Aristotle, I have stopped my work to write this letter. I hope that if I pour out my frustrations here, I just might be sane enough to get back to my writing.

It is hard for me to say who makes me madder — the tree-kangaroos or the males of many species of birds of paradise. No, that isn’t true — I do know who irritates me more but merely out of family loyalty, I cannot admit that in the open. The vain, good-for-nothing dandies just make my plain, maroon-brown feathers turn purple with rage. I just hate losers. I am a hard-working single parent — building a nest, incubating my eggs and caring for my chicks. This is true for all of us — the females, I mean. And guess what the males do? Just prance around in fine feathers.

And then the male!

The males of my species, the Greater Bird of Paradise, wear the gaudiest plumage of maroon-brown with a yellow crown, an emerald coloured throat, a bunch of golden-orange, erect rump feathers and two long, black, wired (or weird?) tail feathers, and do silly dances and acrobats to get our attention. Even as I type this, I see one fool is getting ready to give a performance.

Let me tweet this event to you.

He is looking my way.

He has found a bare area on the forest floor below my perch.

He is now clearing his stage of fallen leaves.

The floor is perfect but his dance.

Horrors! He slides, hops, walks bows; he flaps his wings and fans out his rump feathers.
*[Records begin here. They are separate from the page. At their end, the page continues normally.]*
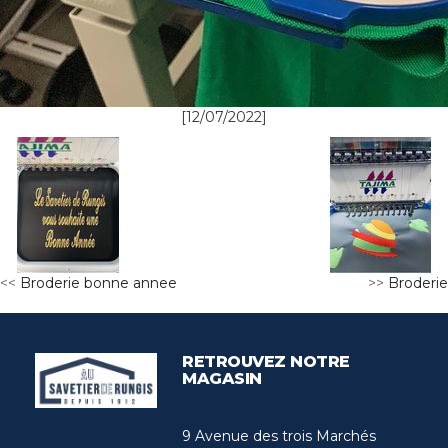
[12/07/2022]
<<
Broderie bonne annee
>>
Broderie
RETROUVEZ NOTRE
MAGASIN
9 Avenue des trois Marchés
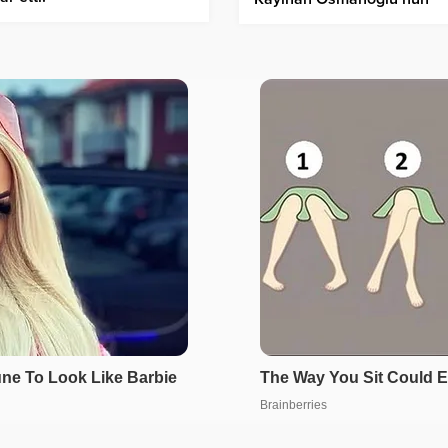
diploması sahte çıktı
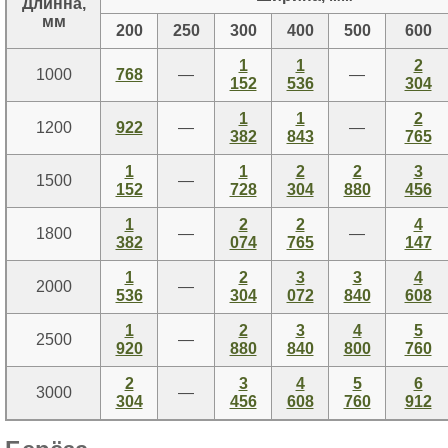
Длинна,
мм
200
250
300
400
500
600
1
1
2
1000
768
—
—
152
536
304
1
1
2
1200
922
—
—
382
843
765
1
1
2
2
3
1500
—
152
728
304
880
456
1
2
2
4
1800
—
—
382
074
765
147
1
2
3
3
4
2000
—
536
304
072
840
608
1
2
3
4
5
2500
—
920
880
840
800
760
2
3
4
5
6
3000
—
304
456
608
760
912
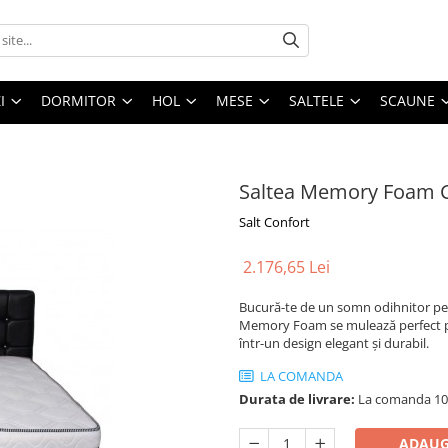
I
DORMITOR
HOL
MESE
SALTELE
SCAUNE
Saltea Memory Foam C
Salt Confort
2.176,65 Lei
Bucură-te de un somn odihnitor pe
Memory Foam se mulează perfect pe 
într-un design elegant și durabil.
LA COMANDA
Durata de livrare:
La comanda 10 -
ADAUG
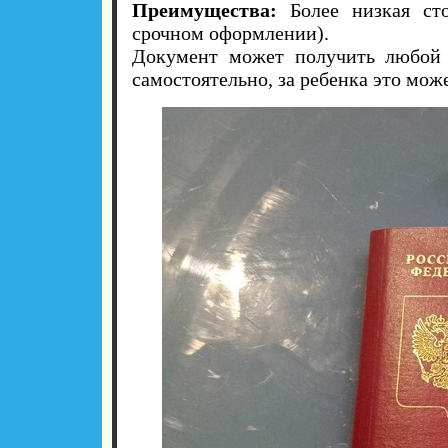
Преимущества:
Более низкая ст
срочном оформлении).
Документ может получить любой г
самостоятельно, за ребенка это може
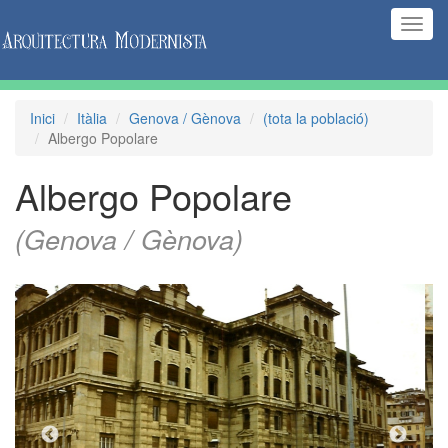
(Inte
naveg
Inici
Itàlia
Genova / Gènova
(tota la població)
Albergo Popolare
Albergo Popolare
(Genova / Gènova)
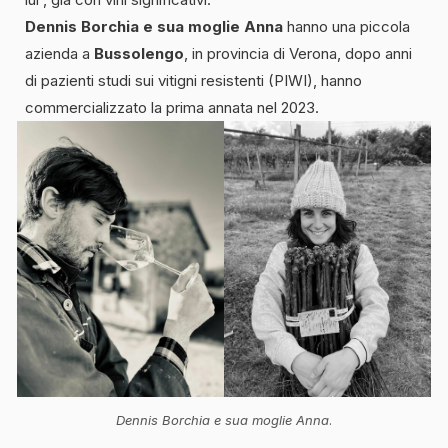
Dennis Borchia e sua moglie Anna
hanno una piccola
azienda a
Bussolengo
, in provincia di Verona, dopo anni
di pazienti studi sui vitigni resistenti (PIWI), hanno
commercializzato la prima annata nel 2023.
Dennis Borchia e sua moglie Anna
.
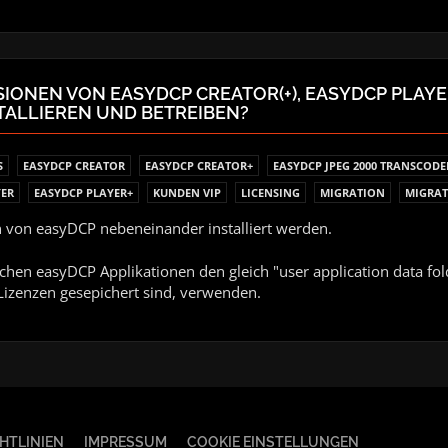
SIONEN VON EASYDCP CREATOR(+), EASYDCP PLAYE
STALLIEREN UND BETREIBEN?
S
EASYDCP CREATOR
EASYDCP CREATOR+
EASYDCP JPEG 2000 TRANSCODE
YER
EASYDCP PLAYER+
KUNDEN VIP
LICENSING
MIGRATION
MIGRAT
n von easyDCP nebeneinander installiert werden.
leichen easyDCP Applikationen den gleich "user application data fol
 Lizenzen gesepichert sind, verwenden.
HTLINIEN
IMPRESSUM
COOKIE EINSTELLUNGEN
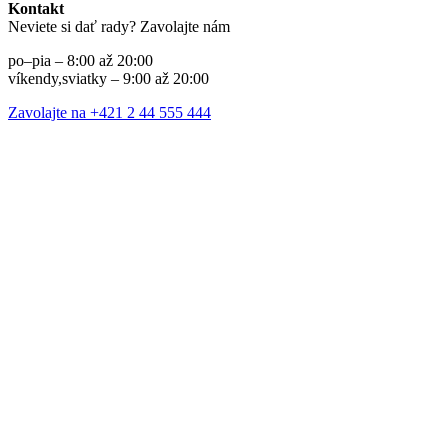
Kontakt
Neviete si dať rady? Zavolajte nám
po–pia – 8:00 až 20:00
víkendy,sviatky – 9:00 až 20:00
Zavolajte na +421 2 44 555 444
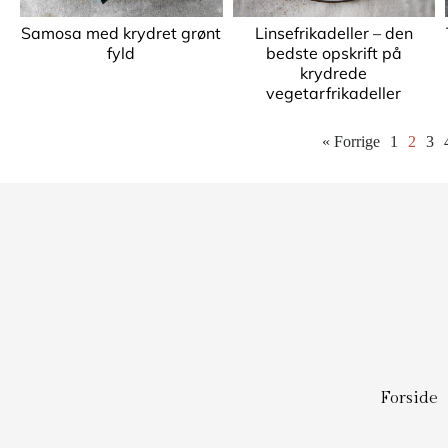
Samosa med krydret grønt
Linsefrikadeller – den
fyld
bedste opskrift på
krydrede
vegetarfrikadeller
« Forrige
1
2
3
Forside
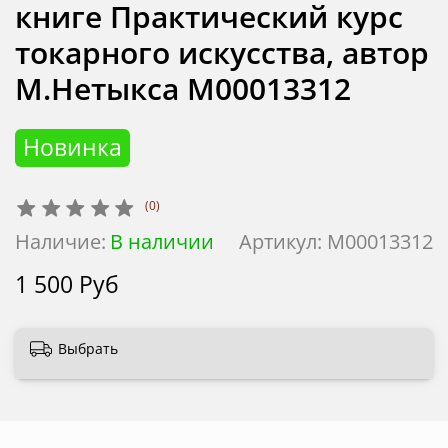
книге Практический курс
токарного искусства, автор
М.Нетыкса М00013312
Новинка
(0)
Наличие:
В наличии
Артикул:
М00013312
1 500 Руб
Выбрать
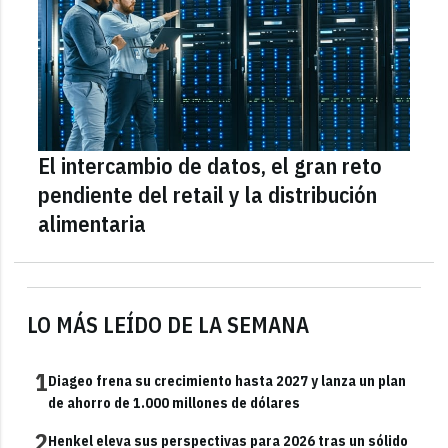
El intercambio de datos, el gran reto
pendiente del retail y la distribución
alimentaria
LO MÁS LEÍDO DE LA SEMANA
1
Diageo frena su crecimiento hasta 2027 y lanza un plan
de ahorro de 1.000 millones de dólares
2
Henkel eleva sus perspectivas para 2026 tras un sólido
How extremely foolish this loser looks!

Well, I shall ignore him and tell you about those annoying leapers.

Tree-kangaroos are marsupials, that is, the mothers carry their young ones in their belly pouches. They are about two-feet long with an equally long, thick tail. They look cute in their grey-black fur, rounded ears, sitting on tree branches munching away on fruits and leaves. But they surely give me a heart attack every time they decide to leap 20 or 30 feet down to a lower branch or some 60 feet, all the way down to the forest floor. Secretly and fervently, I pray one of them would land on those wannabe Michael Jacksons.

Wow, that really helped! I am de-stressed. I feel good.

Ms Bird of Paradise

Reply from Aristotle

Let us not get insulting!

Do you know how these birds got their scientific name, Paradisaea apoda ? In the 19th century, traders from Europe sent back dead birds for their exotic plumage, but with their legs cut off. Everybody thought that the birds were legless ( apoda ) and that they were always on wings, never to touch the earth until they fell down dead. Hence, Bird of Paradise.